NWS: Snow at elevation rarely seen in Southern California

NWS: Snow at elevation rarely seen in Southern California

A very cold upper low pressure system tracked across California on February 21, 2019, bringing scattered showers, with snow showers down to extremely low levels, and isolated thunderstorms with hail.

Snow showers were reported by spotters in Thousand Oaks, Simi Valley, Calabasas, Northridge, Pasadena, all at elevations between 210 and 305 m (700 and 1 000 feet) or so. Snow was also reported in portions of the Santa Clarita Valley, which is a bit higher in elevation, NWS reports.

Most amazingly, snow was even reported right at some beaches, including Malibu Pier and Leo Carrillo Beach, and near sea level at Fire Station 71 at Point Dume. In most areas, the snow melted as it hit the ground.

No snow was reported in Downtown Los Angeles. The last time that any snow was reported there was in 1962, when a trace of snow was reported on 2 consecutive days, January 21 and 22.

Measurable snow has fallen in Downtown Los Angeles just twice since records began 142 years ago in 1877. The heavier snowfall occurred on January 15, 1932, when 50.8 cm (2.0 inches) of snow was recorded. The other time measurable snow was reported, and the most recent, was on January 9, 1949, more than 70 years ago. On that day, 7.62 mm (0.3 inches) of snow was measured.

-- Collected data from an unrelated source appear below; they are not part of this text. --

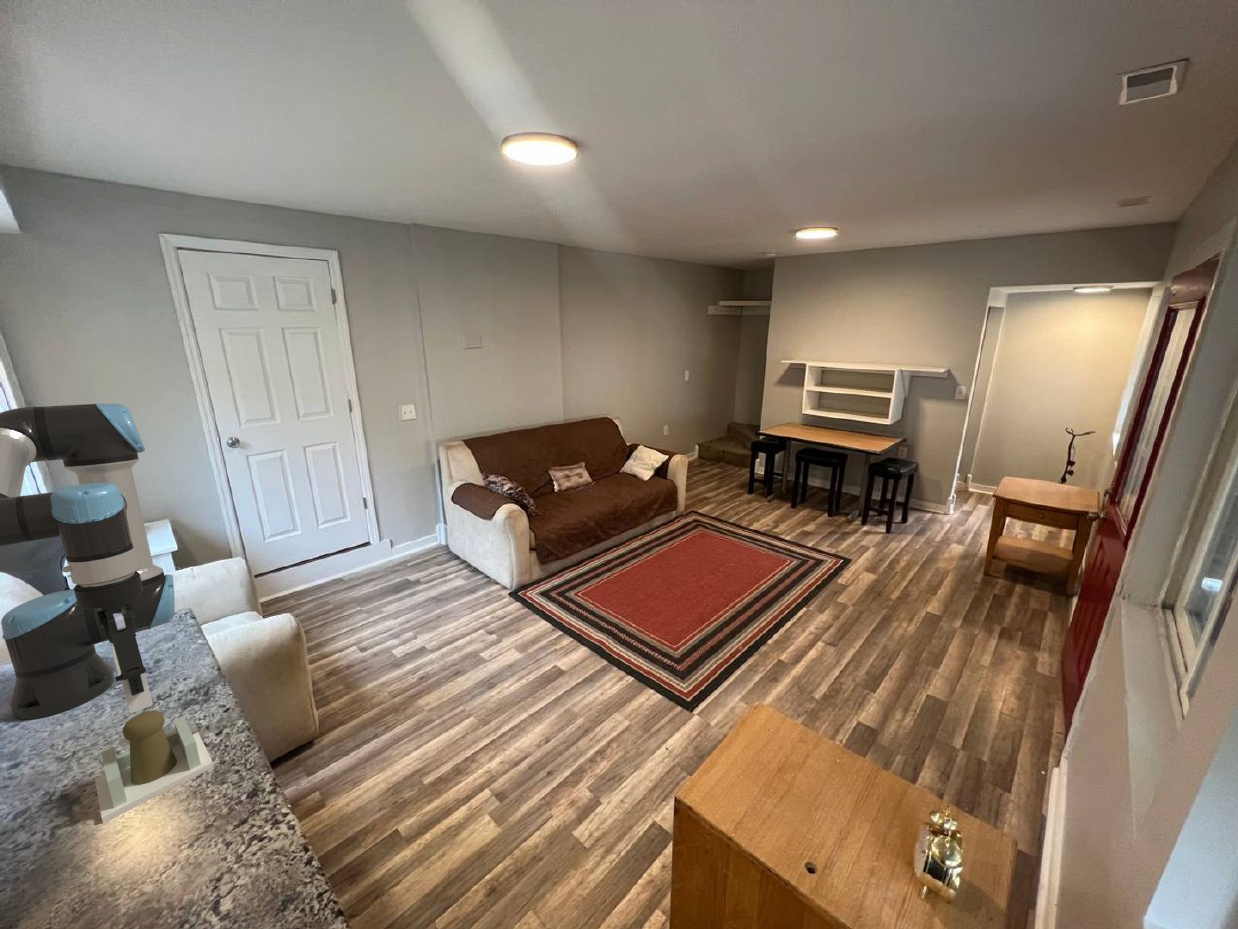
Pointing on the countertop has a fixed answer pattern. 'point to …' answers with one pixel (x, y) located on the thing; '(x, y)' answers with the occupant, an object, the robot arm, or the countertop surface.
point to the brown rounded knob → (148, 747)
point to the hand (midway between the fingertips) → (135, 691)
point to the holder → (125, 795)
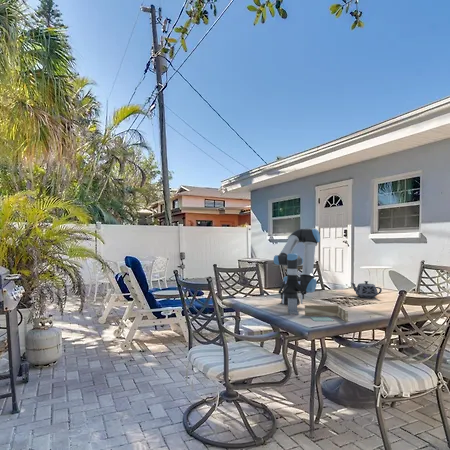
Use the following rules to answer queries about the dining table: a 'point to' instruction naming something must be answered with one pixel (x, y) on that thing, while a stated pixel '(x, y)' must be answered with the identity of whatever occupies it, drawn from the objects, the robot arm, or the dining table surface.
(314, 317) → the mat
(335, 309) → the wooden corner frame
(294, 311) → the angle block
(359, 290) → the teapot
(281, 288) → the robot arm
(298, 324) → the dining table surface
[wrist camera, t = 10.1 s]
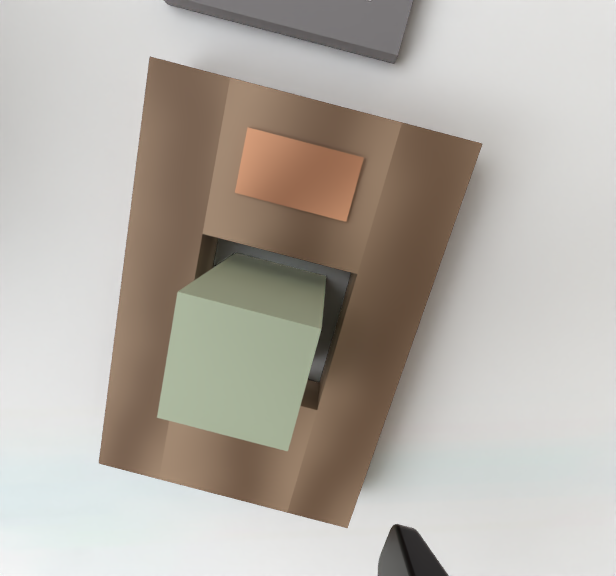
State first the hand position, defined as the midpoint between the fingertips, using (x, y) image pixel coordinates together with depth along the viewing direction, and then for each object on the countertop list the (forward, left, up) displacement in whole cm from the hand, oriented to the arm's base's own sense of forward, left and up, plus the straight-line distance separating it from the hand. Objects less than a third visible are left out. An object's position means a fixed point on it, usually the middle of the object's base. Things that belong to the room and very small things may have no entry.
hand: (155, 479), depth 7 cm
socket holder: (0, 0, -12) cm, 12 cm away
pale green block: (0, 0, -12) cm, 12 cm away
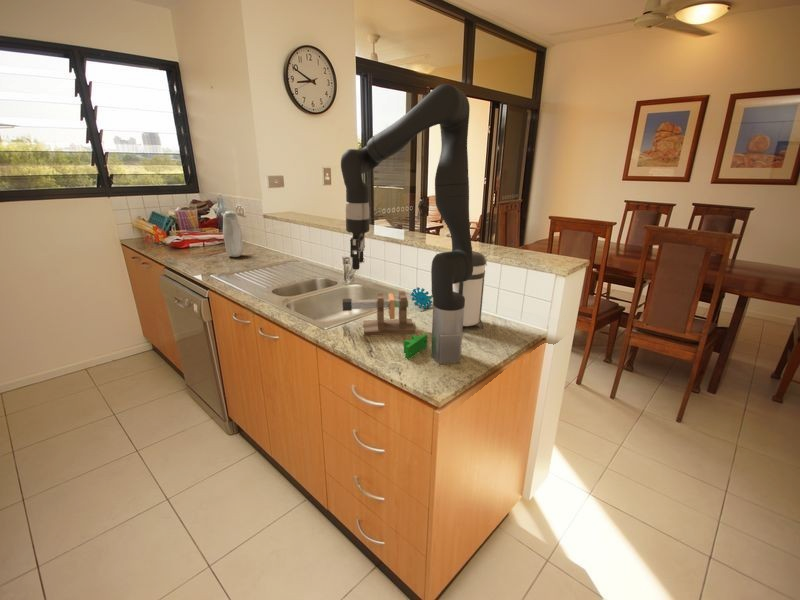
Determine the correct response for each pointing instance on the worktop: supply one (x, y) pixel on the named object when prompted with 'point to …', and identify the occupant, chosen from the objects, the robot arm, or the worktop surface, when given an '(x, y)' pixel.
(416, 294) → the teal spiky round piece
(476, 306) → the coffee press
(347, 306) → the shaft
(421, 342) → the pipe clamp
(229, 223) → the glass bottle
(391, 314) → the spacer
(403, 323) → the stand
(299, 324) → the worktop surface
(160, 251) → the worktop surface
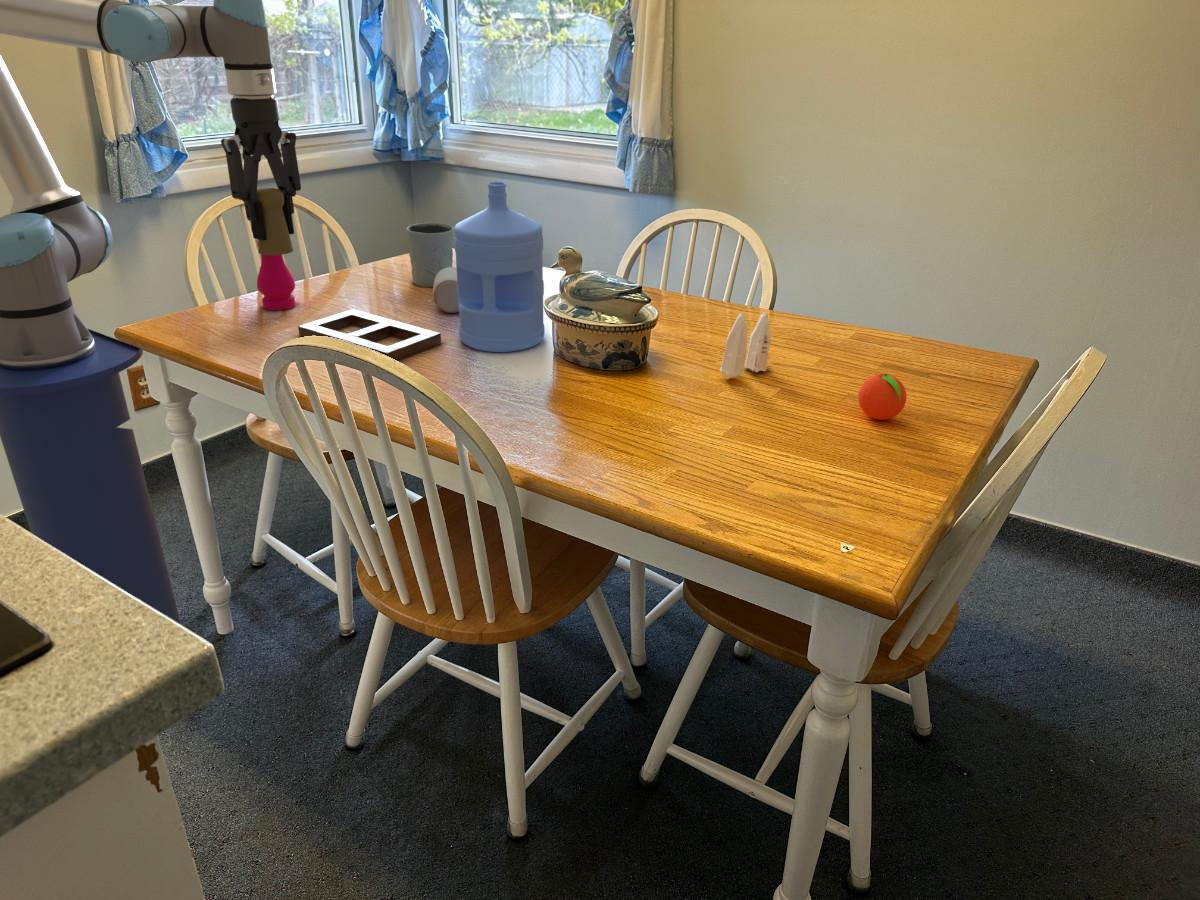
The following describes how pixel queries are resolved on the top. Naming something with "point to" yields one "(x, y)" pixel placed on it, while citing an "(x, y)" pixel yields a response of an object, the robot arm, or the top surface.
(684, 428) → the top surface
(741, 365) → the shaker set
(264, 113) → the robot arm
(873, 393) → the clementine
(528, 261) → the water jug
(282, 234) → the olive peg shaker
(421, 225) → the grey tapered cup
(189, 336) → the top surface
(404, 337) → the holder
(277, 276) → the pepper mill
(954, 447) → the top surface
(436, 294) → the ceramic mug
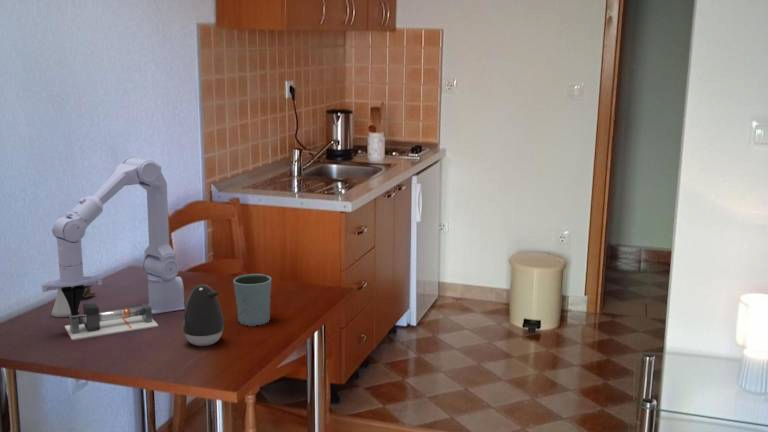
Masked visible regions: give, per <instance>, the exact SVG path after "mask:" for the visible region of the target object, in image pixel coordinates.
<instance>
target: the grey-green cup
mask: <svg viewBox="0 0 768 432" xmlns="http://www.w3.org/2000/svg"><path fill="white" fill-rule="evenodd" d="M232 282H233V288H234V295H235V303H236V309H237V311H236V313H237V321H238V323H239V322H240V323H241V324H240V323H239V324H240V325H242V324H244V325H243V326H246V325H248V326H249V327H257V326H256V325H259V326H262V325H261V324H263V325H266V324H268V323H269V322H270V321H271V309H270V308H271V294H272V291H271V290H272V277H271V276H269V275H267V274H264V273H263V274H262V273H261V274H260V273H250V274H249V273H248V274H243V275H242V274H241V275H239V276H236V277H235V278H234V279H233V281H232ZM269 320H270V321H269ZM267 322H268V323H267ZM265 323H266V324H265ZM248 326H247V327H248Z"/></svg>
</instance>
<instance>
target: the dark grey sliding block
mask: <svg viewBox="0 0 768 432" xmlns="http://www.w3.org/2000/svg"><path fill="white" fill-rule="evenodd" d="M82 309H83V310H82V311H83V315H86V317H87V324H84V325H85V327H86V328H87V330H88V331H91V330H97V329H100V321H99V313H100V310H99V307H98V305H97V304H96V302H89V303H83V304H82Z"/></svg>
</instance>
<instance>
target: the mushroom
mask: <svg viewBox="0 0 768 432" xmlns="http://www.w3.org/2000/svg"><path fill="white" fill-rule="evenodd" d="M93 286H94V285H89V286H84V289H85V291H84V294H83V296H82V298H84V299H86V298H91V297H92V296H94V295H95V293H96V292H94V291H92V290H91V287H93Z"/></svg>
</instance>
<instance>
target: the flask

The last significant and widespread measurable snow to affect the Los Angeles and Ventura County valleys was on February 8, 1989, when up to 127 mm (5 inches) of snow fell in portions of the San Fernando Valley westward to Thousand Oaks and Simi Valley.

Read more: Rare snowfall in Los Angeles County, Las Vegas had 5th February snow day, first since 1949 - February 22, 2019 (The Watchers)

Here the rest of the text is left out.